[TASK TO CARRY OUT] Transcribe, word for word and without additions, each line below from the one containing "right knee: (72, 264)" through the one containing "left eye: (14, 143)", both ends included.

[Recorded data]
▼

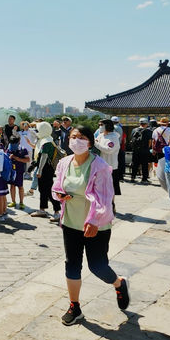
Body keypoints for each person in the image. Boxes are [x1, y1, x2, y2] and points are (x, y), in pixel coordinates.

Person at [51, 125, 130, 326]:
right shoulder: (63, 163)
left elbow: (105, 198)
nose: (76, 141)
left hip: (96, 224)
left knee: (98, 266)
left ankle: (119, 284)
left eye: (81, 137)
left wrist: (94, 221)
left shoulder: (100, 166)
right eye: (73, 137)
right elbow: (57, 185)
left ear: (90, 141)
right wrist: (60, 194)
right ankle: (74, 306)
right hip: (70, 221)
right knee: (72, 264)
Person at [33, 122, 61, 221]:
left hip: (46, 169)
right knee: (43, 190)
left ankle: (57, 212)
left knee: (49, 190)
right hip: (45, 169)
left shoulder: (46, 142)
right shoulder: (47, 140)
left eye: (38, 130)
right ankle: (42, 209)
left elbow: (43, 158)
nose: (36, 132)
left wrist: (39, 171)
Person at [95, 119, 121, 197]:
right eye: (99, 125)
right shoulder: (101, 135)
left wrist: (95, 143)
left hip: (110, 165)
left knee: (111, 188)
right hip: (100, 165)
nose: (100, 127)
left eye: (101, 125)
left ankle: (112, 204)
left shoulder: (113, 137)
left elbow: (109, 150)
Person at [7, 134, 30, 211]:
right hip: (11, 171)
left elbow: (27, 160)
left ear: (19, 142)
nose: (12, 145)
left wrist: (16, 158)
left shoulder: (23, 149)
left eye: (14, 143)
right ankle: (13, 201)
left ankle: (21, 202)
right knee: (12, 186)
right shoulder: (9, 149)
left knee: (20, 186)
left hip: (19, 171)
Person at [130, 118, 152, 183]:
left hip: (135, 150)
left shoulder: (134, 130)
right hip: (144, 150)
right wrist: (147, 148)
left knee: (135, 163)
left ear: (139, 123)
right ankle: (144, 179)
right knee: (144, 164)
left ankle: (133, 177)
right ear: (146, 124)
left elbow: (131, 139)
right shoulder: (148, 131)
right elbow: (150, 142)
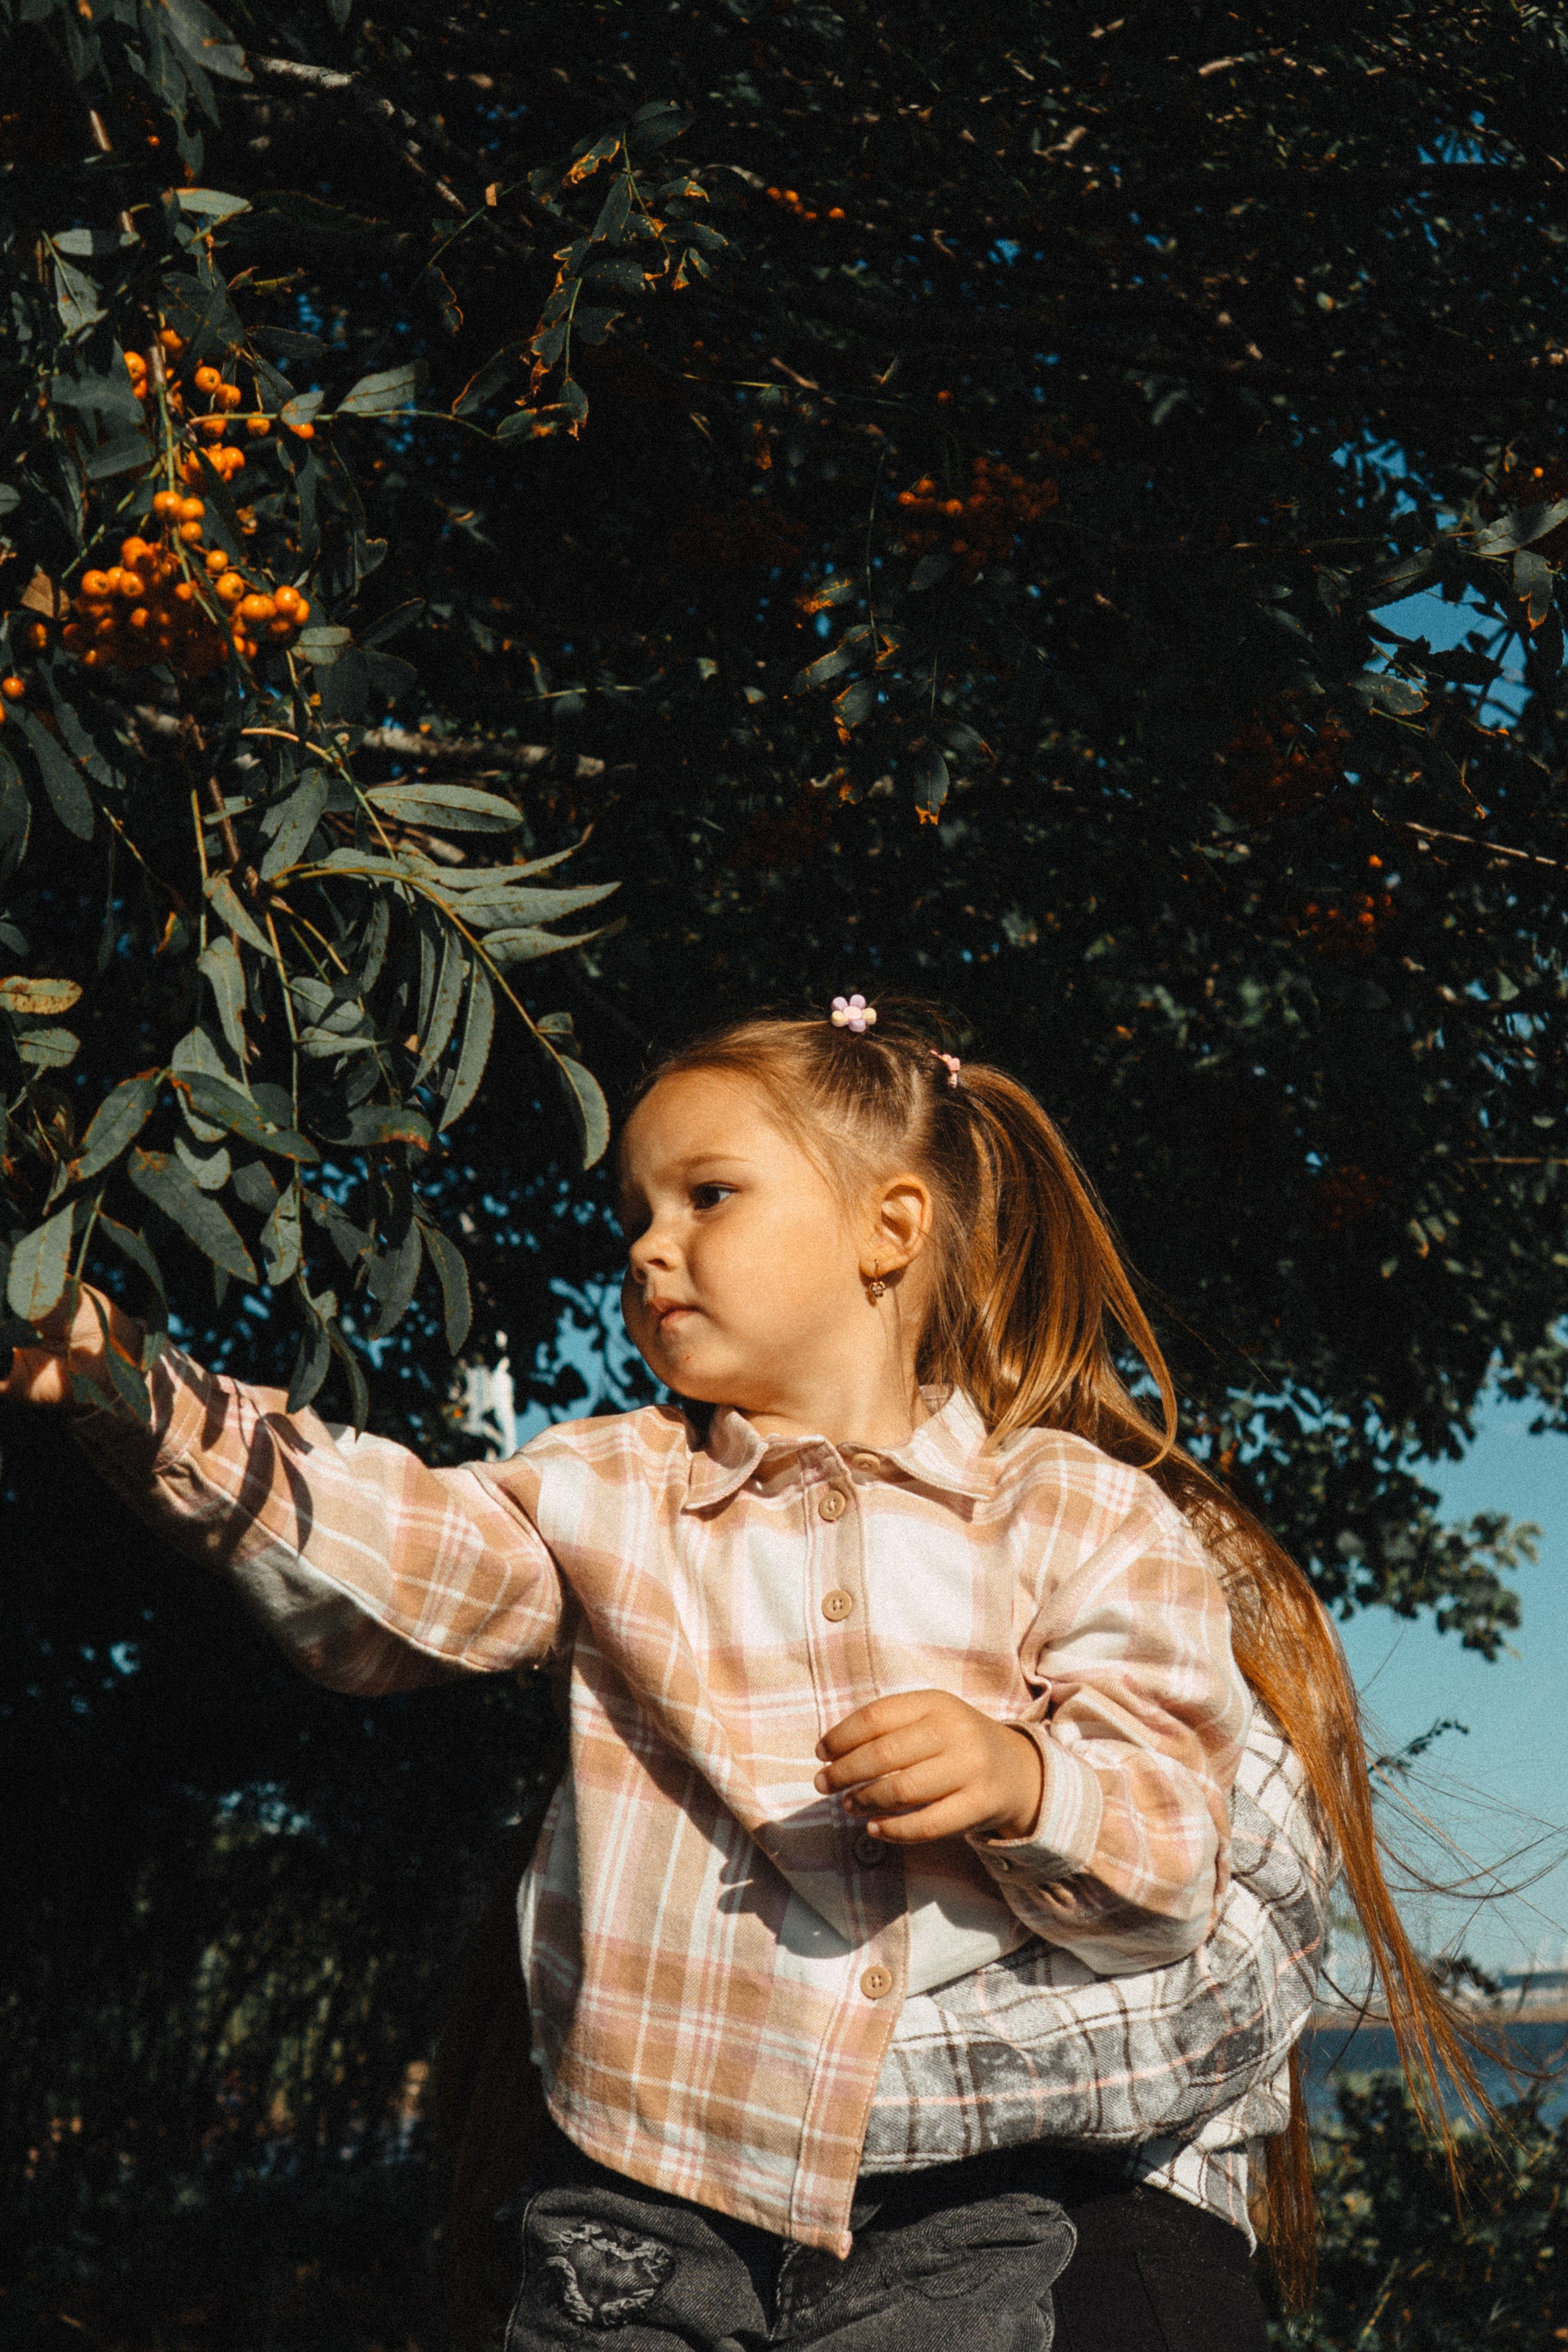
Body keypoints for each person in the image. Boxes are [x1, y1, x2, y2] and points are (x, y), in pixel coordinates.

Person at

▲

[WRITTEN RESPONSE]
right knee: (72, 264)
Person at [33, 122, 61, 221]:
left hip: (46, 169)
right knee: (43, 190)
left ankle: (57, 212)
left knee: (49, 190)
right hip: (45, 169)
left shoulder: (46, 142)
right shoulder: (47, 140)
left eye: (38, 130)
right ankle: (42, 209)
left elbow: (43, 158)
nose: (36, 132)
left wrist: (39, 171)
Person at [95, 119, 121, 197]:
right eye: (99, 125)
right shoulder: (101, 135)
left wrist: (95, 143)
left hip: (110, 165)
left knee: (111, 188)
right hip: (100, 165)
nose: (100, 127)
left eye: (101, 125)
left ankle: (112, 204)
left shoulder: (113, 137)
left elbow: (109, 150)
Person at [7, 134, 30, 211]:
right hip: (11, 171)
left elbow: (27, 160)
left ear: (19, 142)
nose: (12, 145)
left wrist: (16, 158)
left shoulder: (23, 149)
left eye: (14, 143)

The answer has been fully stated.